*Tarea 1*.
Responde a partir del texto sobre la planilla horaria:
(a) ¿Qué artículo de la Ley de Contrato de Trabajo obliga a llevar un Libro de Registro de Personal?
(b) ¿Dónde debe estar la planilla horaria para exhibirse ante los inspectores?
(c) ¿Qué se registra en el espacio de observaciones?
*Tarea 2*.
Según el texto sobre la planilla horaria, ¿por qué el Decreto 911/96 exige registros del personal presente en obra? Responde en una a tres oraciones.
*** Texto para leer
La planilla horaria es uno de los documentos más importantes en una obra de construcción. Registra quién trabajó, cuándo y cuántas horas. Parece un trámite administrativo menor, pero en una inspección o en un juicio laboral puede ser la pieza clave que define si la empresa está en regla o en infracción. Su confección correcta y conservación ordenada es una obligación que no puede postergarse.
La obligación legal: qué dice la normativa
El artículo 52 de la Ley de Contrato de Trabajo obliga a todos los empleadores a llevar un Libro de Registro de Personal con los datos de cada trabajador: nombre, fecha de ingreso, categoría, remuneración, condiciones de contratación y demás datos relevantes.
Para la jornada de trabajo, el Decreto 16.115/33 y la Ley 11.544 de Jornada de Trabajo establecen la obligación de llevar registro del horario de entrada y salida de cada trabajador. En construcción, esta obligación se plasma en la planilla horaria o planilla de asistencia diaria.
El Decreto 911/96 de higiene y seguridad para la construcción también exige que existan registros del personal presente en obra, tanto por razones de seguridad (para saber quiénes evacuar en una emergencia) como para cumplimiento de las normas de jornada.
La planilla horaria debe estar en la obra, disponible para ser exhibida ante inspectores del Ministerio de Trabajo, de AFIP o de la UOCRA, sin necesidad de traslado a oficinas. Su ausencia en una inspección es una infracción por sí misma, independientemente de si los trabajadores están correctamente registrados en el sistema.
Qué debe contener una planilla horaria correcta
Una planilla horaria completa debe registrar como mínimo:
Datos del empleador: nombre o razón social, CUIT y datos de la obra (dirección y número de expediente de obra si corresponde).
Por cada trabajador: nombre y apellido completo, CUIL, categoría laboral, hora de entrada, hora de salida, total de horas trabajadas, y espacio para firma del trabajador al final de la jornada (o al inicio de la siguiente).
Observaciones: espacio para registrar ausencias (con causa), suspensiones por clima, horas extras realizadas, y cualquier novedad relevante de la jornada.
******
*** Extractos de datos
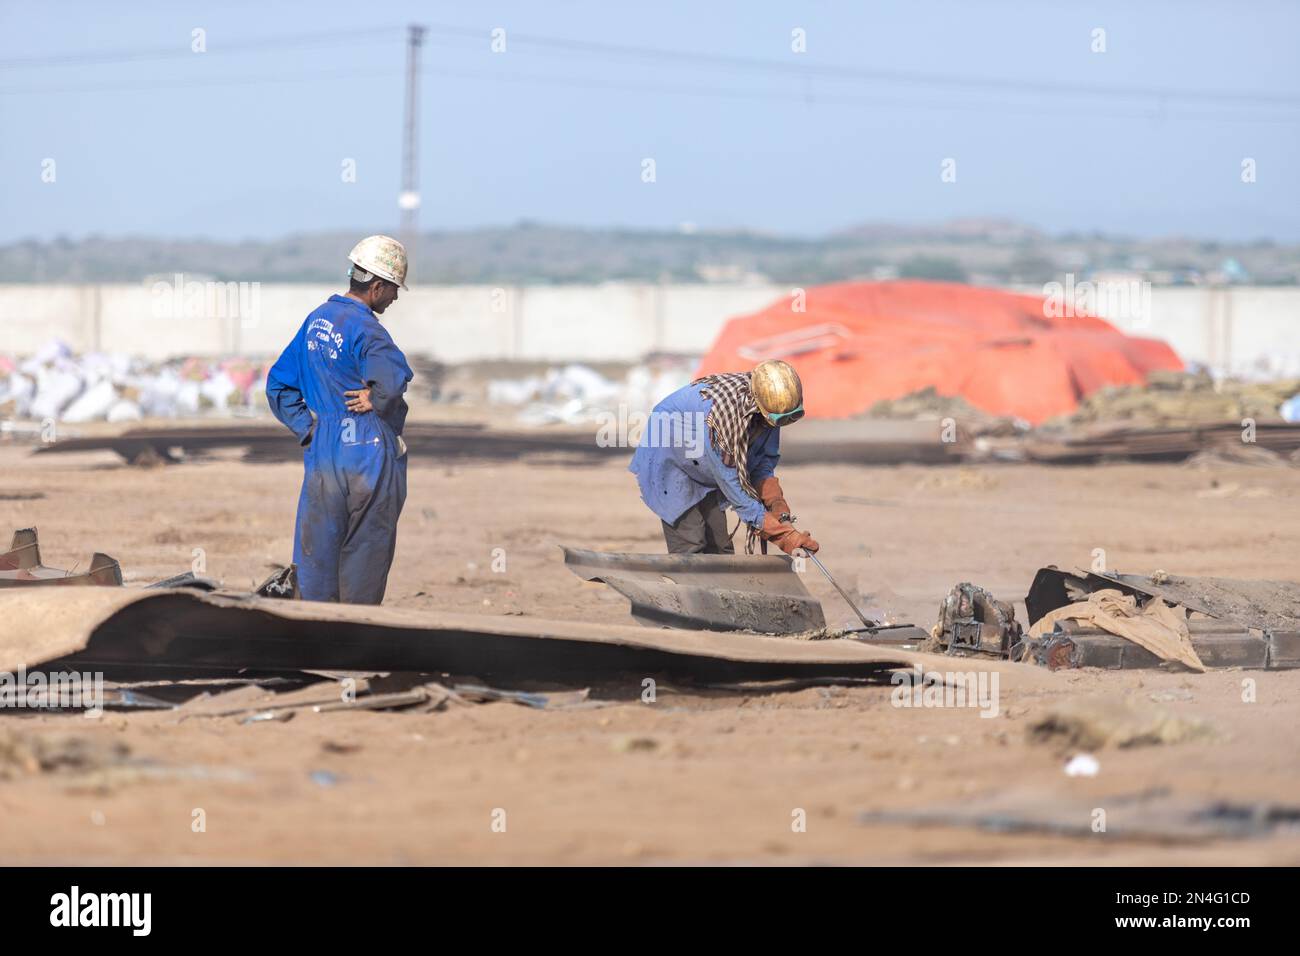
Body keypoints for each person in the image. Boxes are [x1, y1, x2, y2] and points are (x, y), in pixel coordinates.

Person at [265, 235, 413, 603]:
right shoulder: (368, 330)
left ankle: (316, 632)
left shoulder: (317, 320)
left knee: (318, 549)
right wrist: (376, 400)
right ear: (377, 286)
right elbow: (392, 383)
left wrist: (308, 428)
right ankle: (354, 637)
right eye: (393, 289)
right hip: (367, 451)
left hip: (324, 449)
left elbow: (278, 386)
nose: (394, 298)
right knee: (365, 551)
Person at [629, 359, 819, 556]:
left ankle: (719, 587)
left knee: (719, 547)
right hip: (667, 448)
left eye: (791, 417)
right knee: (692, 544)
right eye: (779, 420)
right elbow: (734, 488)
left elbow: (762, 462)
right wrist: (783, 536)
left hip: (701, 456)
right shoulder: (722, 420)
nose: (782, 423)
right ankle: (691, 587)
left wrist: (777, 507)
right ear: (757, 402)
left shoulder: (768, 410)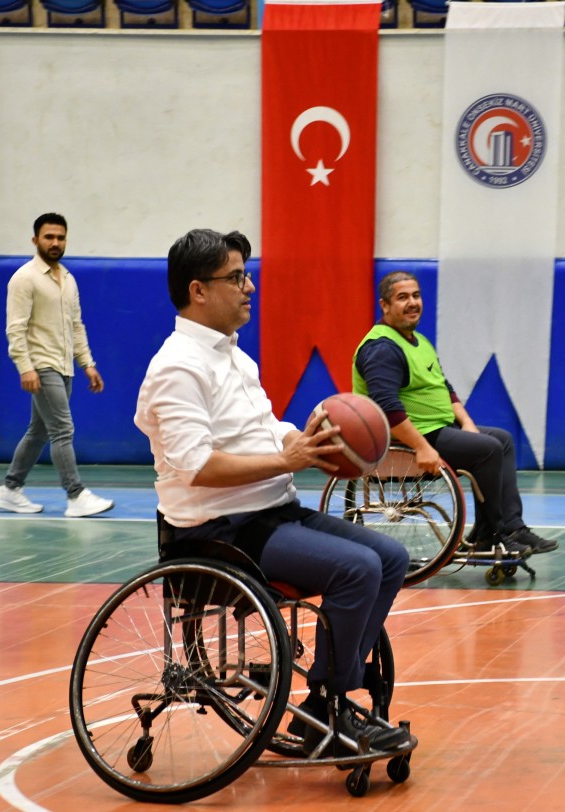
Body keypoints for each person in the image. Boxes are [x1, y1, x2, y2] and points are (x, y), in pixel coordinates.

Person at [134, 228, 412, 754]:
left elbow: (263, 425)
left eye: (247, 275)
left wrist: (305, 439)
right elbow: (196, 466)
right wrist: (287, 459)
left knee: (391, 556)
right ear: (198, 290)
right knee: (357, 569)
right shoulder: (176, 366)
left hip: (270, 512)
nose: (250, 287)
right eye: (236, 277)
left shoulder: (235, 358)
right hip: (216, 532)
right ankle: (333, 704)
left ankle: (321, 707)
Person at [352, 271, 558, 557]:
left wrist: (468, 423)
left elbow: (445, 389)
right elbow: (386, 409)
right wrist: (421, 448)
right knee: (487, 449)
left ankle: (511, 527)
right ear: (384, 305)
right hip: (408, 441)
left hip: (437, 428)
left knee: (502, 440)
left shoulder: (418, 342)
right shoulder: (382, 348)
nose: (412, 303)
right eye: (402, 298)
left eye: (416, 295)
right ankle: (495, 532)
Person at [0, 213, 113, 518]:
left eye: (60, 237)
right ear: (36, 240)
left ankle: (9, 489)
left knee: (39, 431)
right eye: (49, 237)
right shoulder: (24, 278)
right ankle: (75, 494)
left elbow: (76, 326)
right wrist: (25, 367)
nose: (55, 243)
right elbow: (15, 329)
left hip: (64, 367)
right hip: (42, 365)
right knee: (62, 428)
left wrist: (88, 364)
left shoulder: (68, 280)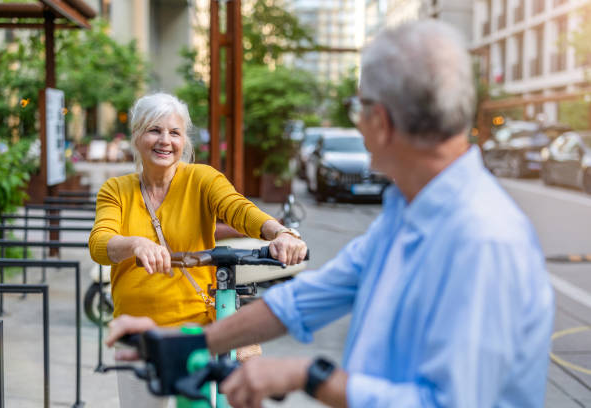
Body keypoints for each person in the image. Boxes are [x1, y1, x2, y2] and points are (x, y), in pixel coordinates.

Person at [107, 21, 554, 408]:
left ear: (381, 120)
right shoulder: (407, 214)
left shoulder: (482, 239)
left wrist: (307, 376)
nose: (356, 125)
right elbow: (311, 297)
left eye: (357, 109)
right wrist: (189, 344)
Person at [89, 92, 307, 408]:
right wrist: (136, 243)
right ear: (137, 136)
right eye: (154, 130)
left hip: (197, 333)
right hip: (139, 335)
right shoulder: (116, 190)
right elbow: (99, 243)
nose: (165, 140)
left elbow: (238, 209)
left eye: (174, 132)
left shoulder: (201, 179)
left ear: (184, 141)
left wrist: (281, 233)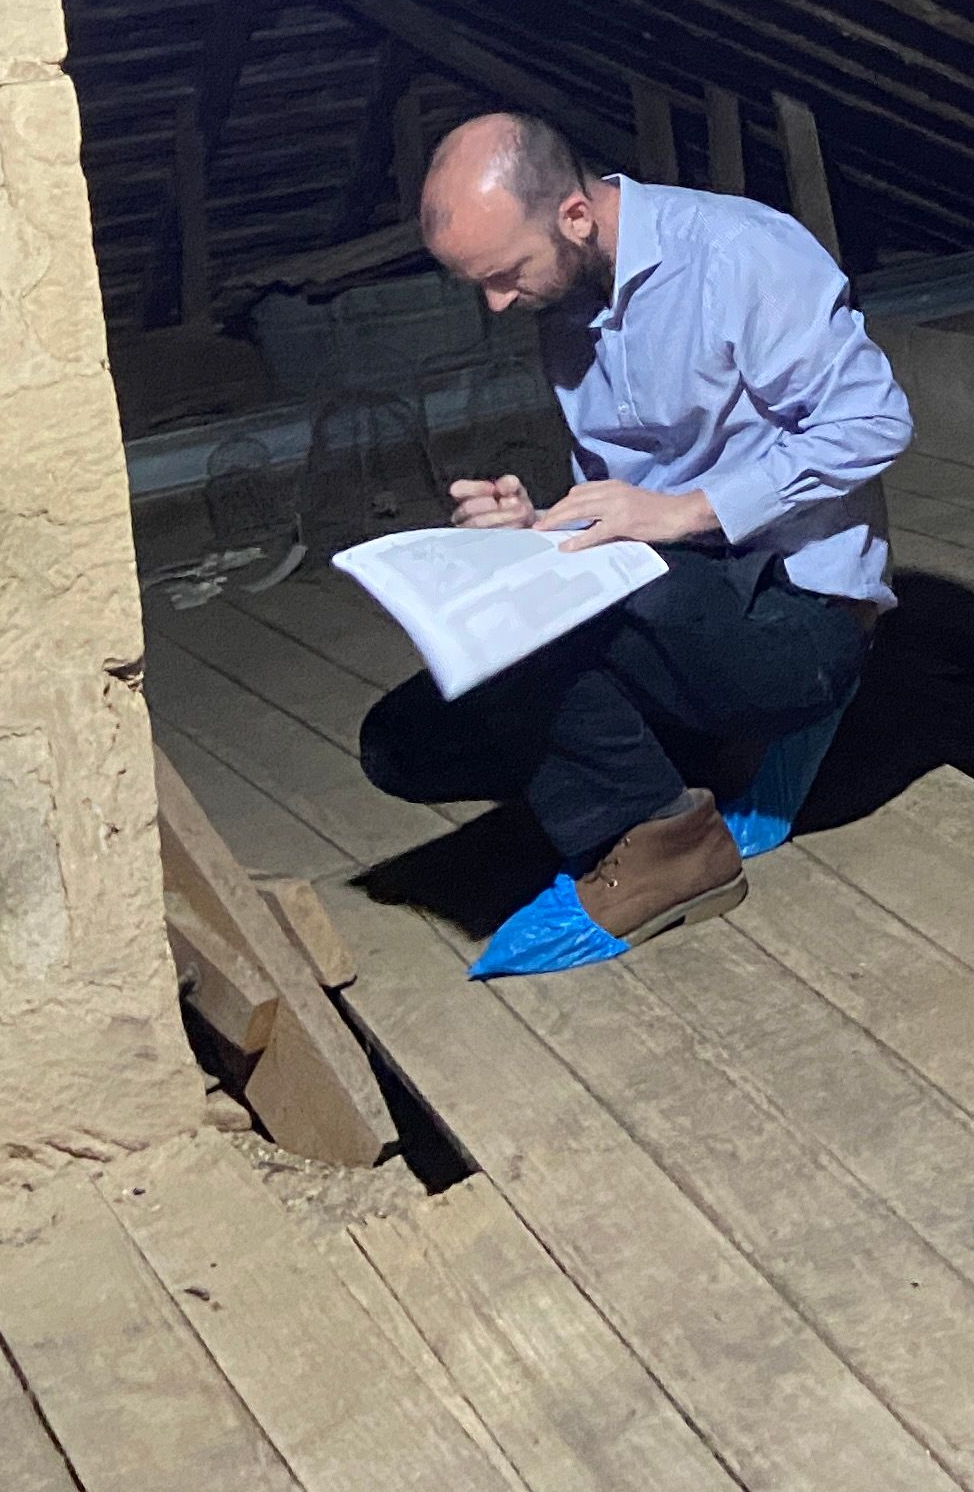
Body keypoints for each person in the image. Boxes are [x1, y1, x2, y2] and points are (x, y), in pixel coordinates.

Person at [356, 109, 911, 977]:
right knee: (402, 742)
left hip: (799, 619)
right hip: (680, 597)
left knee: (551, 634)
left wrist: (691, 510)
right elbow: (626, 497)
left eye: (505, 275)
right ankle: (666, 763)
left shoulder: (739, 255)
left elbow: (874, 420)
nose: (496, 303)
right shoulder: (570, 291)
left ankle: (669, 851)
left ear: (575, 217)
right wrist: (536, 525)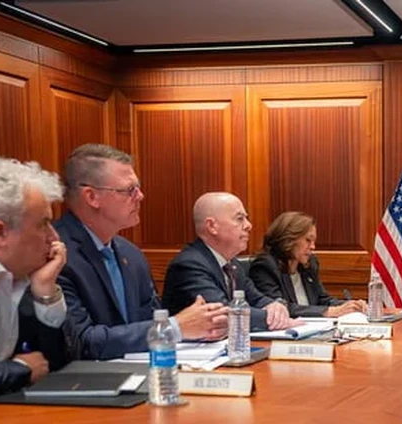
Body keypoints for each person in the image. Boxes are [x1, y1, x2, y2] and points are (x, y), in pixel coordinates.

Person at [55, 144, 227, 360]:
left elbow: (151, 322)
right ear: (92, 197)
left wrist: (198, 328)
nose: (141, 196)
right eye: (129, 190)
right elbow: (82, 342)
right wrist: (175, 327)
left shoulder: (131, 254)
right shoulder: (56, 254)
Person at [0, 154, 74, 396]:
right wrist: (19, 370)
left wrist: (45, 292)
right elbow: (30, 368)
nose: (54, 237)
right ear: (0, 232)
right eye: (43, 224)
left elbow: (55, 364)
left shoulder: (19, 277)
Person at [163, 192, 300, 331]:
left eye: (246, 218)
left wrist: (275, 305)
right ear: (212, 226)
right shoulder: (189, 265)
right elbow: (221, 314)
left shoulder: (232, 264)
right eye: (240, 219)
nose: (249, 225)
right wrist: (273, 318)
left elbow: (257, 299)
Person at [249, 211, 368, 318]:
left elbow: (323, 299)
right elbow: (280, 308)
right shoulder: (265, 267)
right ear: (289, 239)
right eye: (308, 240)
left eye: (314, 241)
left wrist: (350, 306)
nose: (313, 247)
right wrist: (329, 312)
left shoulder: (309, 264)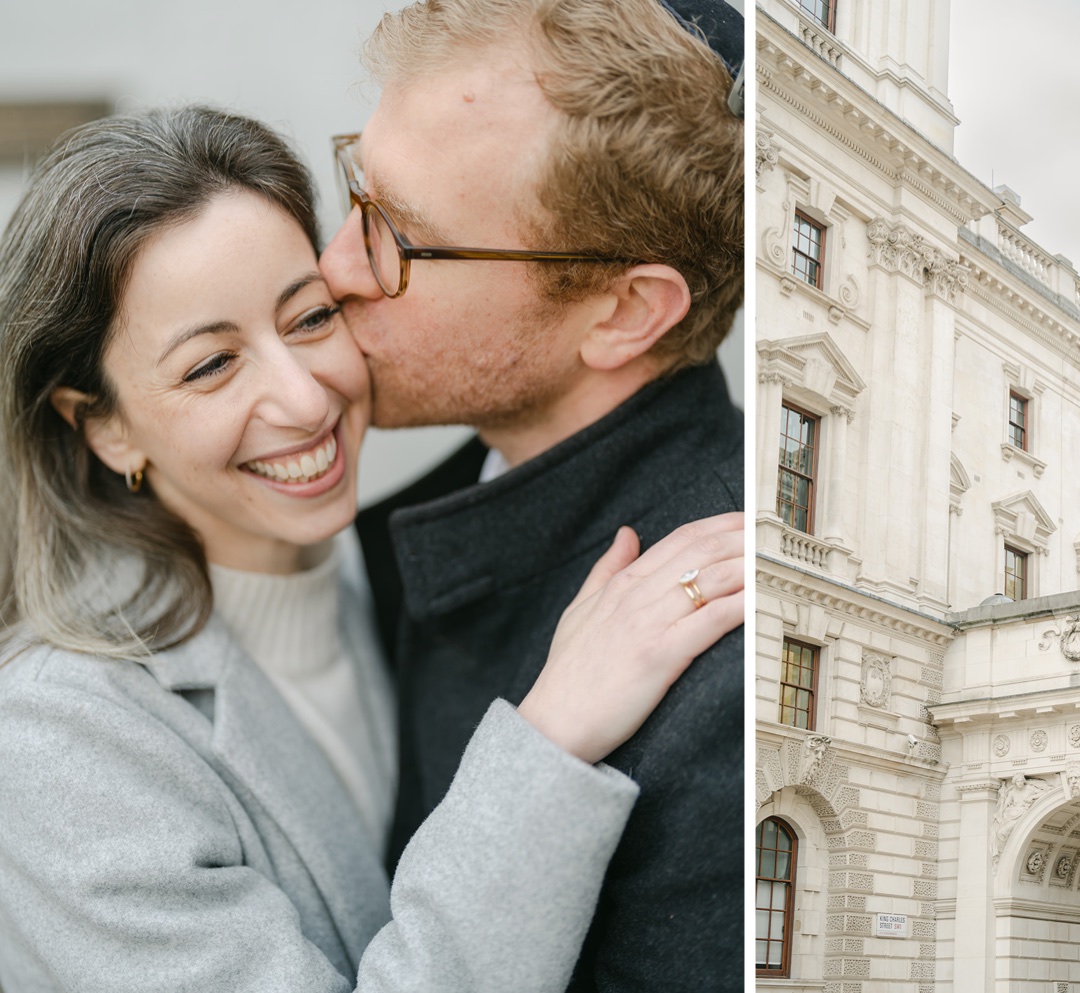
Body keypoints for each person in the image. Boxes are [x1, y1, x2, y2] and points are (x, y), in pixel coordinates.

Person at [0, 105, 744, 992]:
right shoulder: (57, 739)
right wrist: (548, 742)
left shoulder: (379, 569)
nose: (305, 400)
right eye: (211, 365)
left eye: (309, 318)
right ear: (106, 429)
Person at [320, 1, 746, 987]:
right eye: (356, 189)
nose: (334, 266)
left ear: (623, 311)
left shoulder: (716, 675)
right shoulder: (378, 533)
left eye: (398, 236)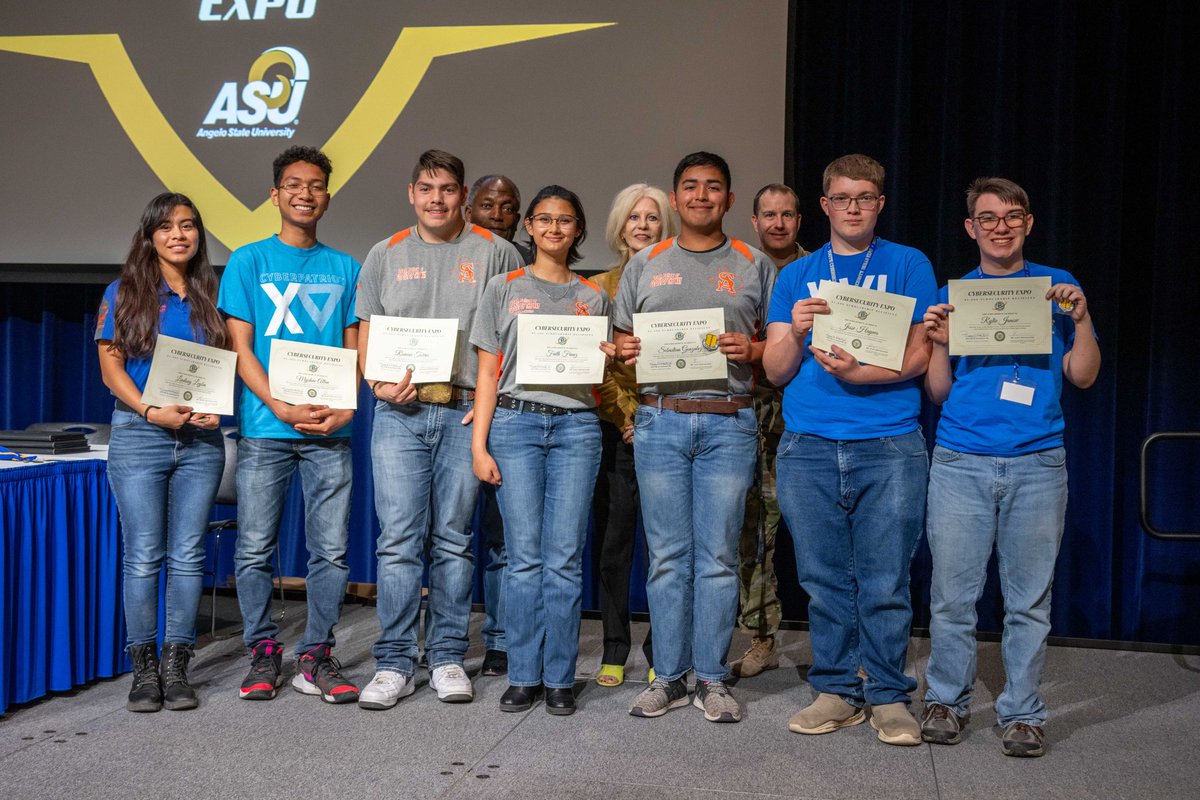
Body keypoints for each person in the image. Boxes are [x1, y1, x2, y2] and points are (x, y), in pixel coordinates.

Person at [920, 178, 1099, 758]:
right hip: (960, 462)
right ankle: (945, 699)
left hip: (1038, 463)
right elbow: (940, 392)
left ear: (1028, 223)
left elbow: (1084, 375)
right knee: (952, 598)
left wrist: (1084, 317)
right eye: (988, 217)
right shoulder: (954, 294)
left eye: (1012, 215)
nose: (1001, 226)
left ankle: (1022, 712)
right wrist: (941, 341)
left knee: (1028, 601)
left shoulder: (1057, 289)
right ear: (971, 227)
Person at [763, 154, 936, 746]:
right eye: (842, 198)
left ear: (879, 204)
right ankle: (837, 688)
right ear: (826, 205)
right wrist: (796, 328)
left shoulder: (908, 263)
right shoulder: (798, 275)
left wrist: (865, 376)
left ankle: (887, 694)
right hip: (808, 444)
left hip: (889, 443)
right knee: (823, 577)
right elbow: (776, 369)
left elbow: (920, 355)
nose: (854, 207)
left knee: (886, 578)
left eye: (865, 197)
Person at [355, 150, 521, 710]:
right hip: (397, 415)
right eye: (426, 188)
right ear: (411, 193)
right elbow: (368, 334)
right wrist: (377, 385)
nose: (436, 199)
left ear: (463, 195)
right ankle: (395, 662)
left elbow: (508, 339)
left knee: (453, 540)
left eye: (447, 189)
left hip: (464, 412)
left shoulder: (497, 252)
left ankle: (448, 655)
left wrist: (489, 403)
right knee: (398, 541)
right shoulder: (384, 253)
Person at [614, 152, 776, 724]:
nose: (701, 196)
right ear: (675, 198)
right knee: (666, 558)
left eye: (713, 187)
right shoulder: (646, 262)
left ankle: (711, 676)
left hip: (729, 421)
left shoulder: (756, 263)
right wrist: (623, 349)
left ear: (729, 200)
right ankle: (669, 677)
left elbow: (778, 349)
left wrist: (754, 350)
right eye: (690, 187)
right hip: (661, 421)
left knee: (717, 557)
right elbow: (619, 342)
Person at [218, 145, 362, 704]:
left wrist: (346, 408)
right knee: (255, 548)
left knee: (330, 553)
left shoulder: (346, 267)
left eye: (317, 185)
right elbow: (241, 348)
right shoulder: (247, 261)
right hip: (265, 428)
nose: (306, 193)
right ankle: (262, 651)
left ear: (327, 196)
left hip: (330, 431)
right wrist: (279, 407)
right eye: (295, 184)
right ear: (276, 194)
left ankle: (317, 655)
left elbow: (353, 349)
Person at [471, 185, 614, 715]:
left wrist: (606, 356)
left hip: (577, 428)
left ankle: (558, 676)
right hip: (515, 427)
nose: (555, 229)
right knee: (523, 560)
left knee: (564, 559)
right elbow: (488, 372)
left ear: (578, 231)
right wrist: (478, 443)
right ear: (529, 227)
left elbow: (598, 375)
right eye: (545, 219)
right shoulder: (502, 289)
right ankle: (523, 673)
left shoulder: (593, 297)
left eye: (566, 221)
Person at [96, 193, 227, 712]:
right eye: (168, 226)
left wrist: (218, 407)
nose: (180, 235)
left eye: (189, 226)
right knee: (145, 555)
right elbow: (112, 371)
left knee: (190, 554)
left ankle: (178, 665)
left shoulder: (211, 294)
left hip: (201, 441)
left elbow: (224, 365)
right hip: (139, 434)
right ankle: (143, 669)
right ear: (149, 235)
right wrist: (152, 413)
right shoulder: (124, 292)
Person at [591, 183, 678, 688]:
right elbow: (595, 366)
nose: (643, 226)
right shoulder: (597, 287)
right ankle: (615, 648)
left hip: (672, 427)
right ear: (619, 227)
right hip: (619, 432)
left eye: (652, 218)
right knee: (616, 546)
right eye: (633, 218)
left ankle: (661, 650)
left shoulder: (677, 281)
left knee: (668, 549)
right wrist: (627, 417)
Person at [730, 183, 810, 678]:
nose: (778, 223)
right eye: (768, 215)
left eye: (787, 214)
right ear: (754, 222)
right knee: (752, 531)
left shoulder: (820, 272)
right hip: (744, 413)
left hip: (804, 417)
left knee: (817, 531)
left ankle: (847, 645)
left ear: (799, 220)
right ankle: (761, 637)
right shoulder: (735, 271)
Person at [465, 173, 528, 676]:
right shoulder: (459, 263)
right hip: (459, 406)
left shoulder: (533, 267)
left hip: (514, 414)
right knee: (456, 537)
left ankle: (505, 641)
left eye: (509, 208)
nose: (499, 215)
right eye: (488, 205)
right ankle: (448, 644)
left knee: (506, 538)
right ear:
******
*Respuesta final 1*.
(a) El artículo 52.
(b) En la obra, sin necesidad de trasladarla a oficinas.
(c) Las ausencias (con causa), las suspensiones por clima, las horas extras realizadas y cualquier novedad relevante de la jornada.

*Respuesta final 2*.
Los exige por razones de seguridad, para saber a quiénes evacuar en una emergencia. También los exige para cumplir las normas de jornada.